Sequencing By Ligation Variation with Endonuclease V and Deoxyinosine and SAWTooth – The Sequencing Analysis Workbench Tool

Abstract

Sequencing-by-ligation (SBL) is one of several next-generation sequencing methods that has been developed for massive sequencing of DNA immobilized on arrayed beads (or other clonal amplicons). SBL has the advantage of being easy to implement and accessible to all because it can be performed with off-the-shelf reagents. However, SBL has the limitation of very short read lengths. To overcome the read length limitation, research groups have developed complex library preparation processes, which can be time-consuming, difficult, and result in low complexity libraries. Herein we describe a variation on traditional SBL protocols that extends the number of sequential bases that can be sequenced by using Endonuclease V to nick a query primer, thus leaving a ligatable end extended into the unknown sequence for further SBL cycles.

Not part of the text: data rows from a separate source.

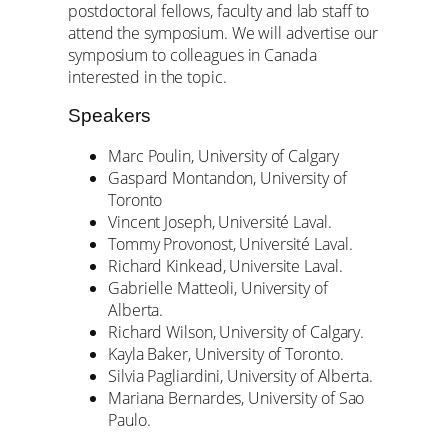
postdoctoral fellows, faculty and lab staff to
attend the symposium. We will advertise our
symposium to colleagues in Canada
interested in the topic.
Speakers
Marc Poulin, University of Calgary
Gaspard Montandon, University of
Toronto
Vincent Joseph, Université Laval.
Tommy Provonost, Université Laval.
Richard Kinkead, Universite Laval.
Gabrielle Matteoli, University of
Alberta.
Richard Wilson, University of Calgary.
Kayla Baker, University of Toronto.
Silvia Pagliardini, University of Alberta.
Mariana Bernardes, University of Sao
Paulo.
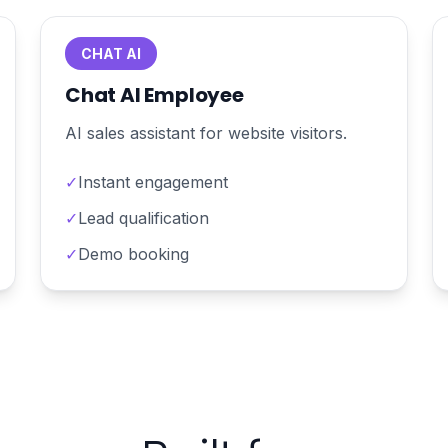
CHAT AI
Chat AI Employee
AI sales assistant for website visitors.
✓
Instant engagement
✓
Lead qualification
✓
Demo booking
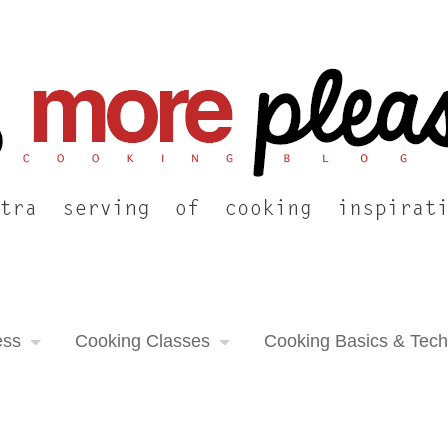
ess
Cooking Classes
Cooking Basics & Tec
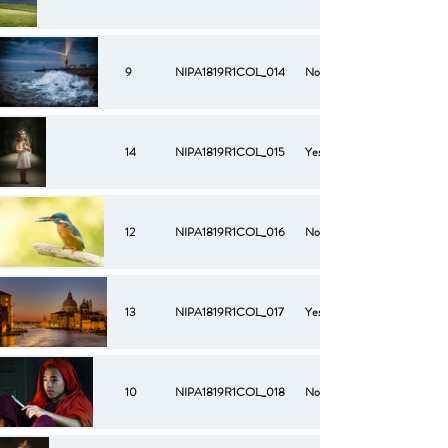
9
NIPA1819R1COL_014
No
14
NIPA1819R1COL_015
Yes
12
NIPA1819R1COL_016
No
13
NIPA1819R1COL_017
Yes
10
NIPA1819R1COL_018
No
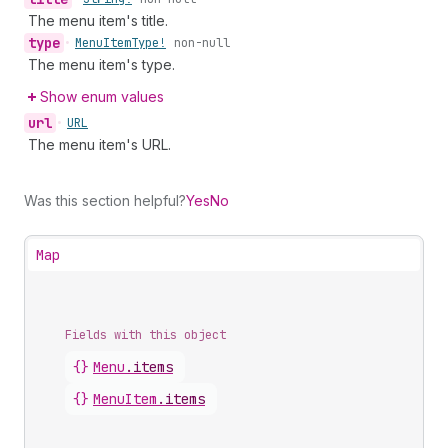
The menu item's title.
type
•
Menu
Item
Type!
non-null
The menu item's type.
Show enum values
url
•
URL
The menu item's URL.
Was this section helpful?
Yes
No
Map
Fields with this object
{}
Menu
.
items
{}
MenuItem
.
items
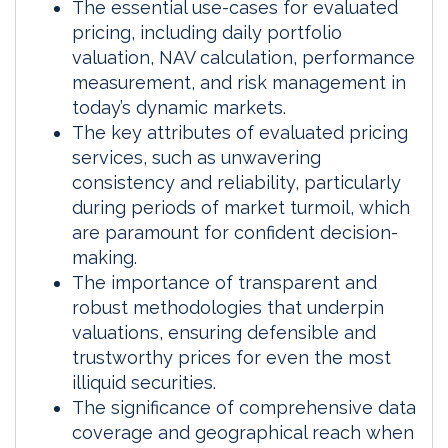
The essential use-cases for evaluated
pricing, including daily portfolio
valuation, NAV calculation, performance
measurement, and risk management in
today’s dynamic markets.
The key attributes of evaluated pricing
services, such as unwavering
consistency and reliability, particularly
during periods of market turmoil, which
are paramount for confident decision-
making.
The importance of transparent and
robust methodologies that underpin
valuations, ensuring defensible and
trustworthy prices for even the most
illiquid securities.
The significance of comprehensive data
coverage and geographical reach when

Additionally, virtually all next-generation sequencing platforms generate giga-base-pairs of data per run, often in the form of mate-paired short–reads. We anticipate the daily need to sequence, and subsequently align (map) to a reference genome, several billion mate-pair reads, or single sequence reads, in whole-genome sequencing of human samples. These reads may need to be aligned to a large reference genome, itself comprising several giga-base-pairs. An efficient algorithm to perform this mapping is essential given these large dataset sizes. Here we present the SawTooth suite of software applications whose core functionality is the efficient mapping of short-read sequencing data to a reference genome. SawTooth also implements several ancillary applications for validation and statistical analysis of mapping results.